_Your objective_
Write the next part of the Python regular-expression tutorial, picking up right after its last line.

_Supplied text_
We have to use re module. This module have the following method:

  • split, split a string on regex
  • findall, find all patterns in a string
  • search, search for a pattern
  • match: match anentire string or substring based on a pattern

Common Pattern

  • Or is represented using |
  • define a group using ()
  • range with []

In [1]:
import re

In [2]:
my_string="Let's write RegEx!  Won't that be fun?  I sure think so.  Can you find 4 sentences?  Or perhaps, all 19 words?"

In [3]:
#Match Sentence
sentence_endings = r"[.?!]"
print(re.split(sentence_endings, my_string))


["Let's write RegEx", "  Won't that be fun", '  I sure think so', '  Can you find 4 sentences', '  Or perhaps, all 19 words', '']

In [4]:
#Find all capitalized word
capitalized_words = r"[A-Z]\w+"
print(re.findall(capitalized_words, my_string))


['Let', 'RegEx', 'Won', 'Can', 'Or']

In [5]:
#Split by space
spaces = r"\s+"
print(re.split(spaces, my_string))


["Let's", 'write', 'RegEx!', "Won't", 'that', 'be', 'fun?', 'I', 'sure', 'think', 'so.', 'Can', 'you', 'find', '4', 'sentences?', 'Or', 'perhaps,', 'all', '19', 'words?']

In [6]:
#Find Digit
digits = r"\d+"
print(re.findall(digits, my_string))


['4', '19']

In [9]:
#Find all the word
word=r"\w+"
re.findall(word,my_string)


Out[9]:
['Let',
 's',
 'write',
 'RegEx',
 'Won',
 't',
 'that',
 'be',
 'fun',
 'I',
 'sure',
 'think',
 'so',
 'Can',
 'you',
 'find',
 '4',
 'sentences',
 'Or',
 'perhaps',
 'all',
 '19',
 'words']

In [1]:
# Match Digit and Word
import re
match_digits_and_words = ('(\d+|\w+)')
re.findall(match_digits_and_words, 'He has 11 cats.')


Out[1]:
['He', 'has', '11', 'cats']

In [3]:
#Match Word
pattern=r"[A-Za-z]+"
re.findall(pattern,'He has 11 cats.')


Out[3]:
['He', 'has', 'cats']

In [7]:
pattern=r"[A-Za-z\-\.]+"
re.findall(pattern, 'My website is My-website.com')

_Material_
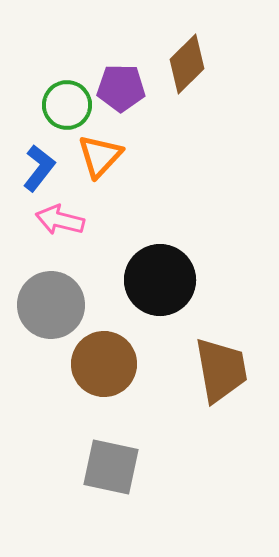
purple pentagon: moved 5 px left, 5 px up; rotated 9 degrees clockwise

_Response to the exercise_
Out[7]:
['My', 'website', 'is', 'My-website.com']

In [8]:
pattern=r"[A-Za-z]+"
re.findall(pattern, 'My website is My-website.com')


Out[8]:
['My', 'website', 'is', 'My', 'website', 'com']

In [15]:
pattern=r"(has)"
re.findall(pattern,'He has 11 cats.')


Out[15]:
['has']

In [16]:
space_or_comma=r"(\s+|,)"
re.findall(space_or_comma,'He has 11 cats.')


Out[16]:
[' ', ' ', ' ']

In [23]:
my_str = 'match lowercase spaces nums like 12, but no commas'
re.match('[a-z0-9\s]+' ,my_str)


Out[23]:
<_sre.SRE_Match object; span=(0, 35), match='match lowercase spaces nums like 12'>

In [27]:
my_string = "SOLDIER #1: Found them? In Mercea? The coconut's tropical!"
re.findall(r"(\w+|#\d|\?|!)",my_string)


Out[27]:
['SOLDIER',
 '#1',
 'Found',
 'them',
 '?',
 'In',
 'Mercea',
 '?',
 'The',
 'coconut',
 's',
 'tropical',
 '!']

Difference between search and match


In [2]:
import re
print(re.match('abc','abcde'))
print(re.search('abc','abcde'))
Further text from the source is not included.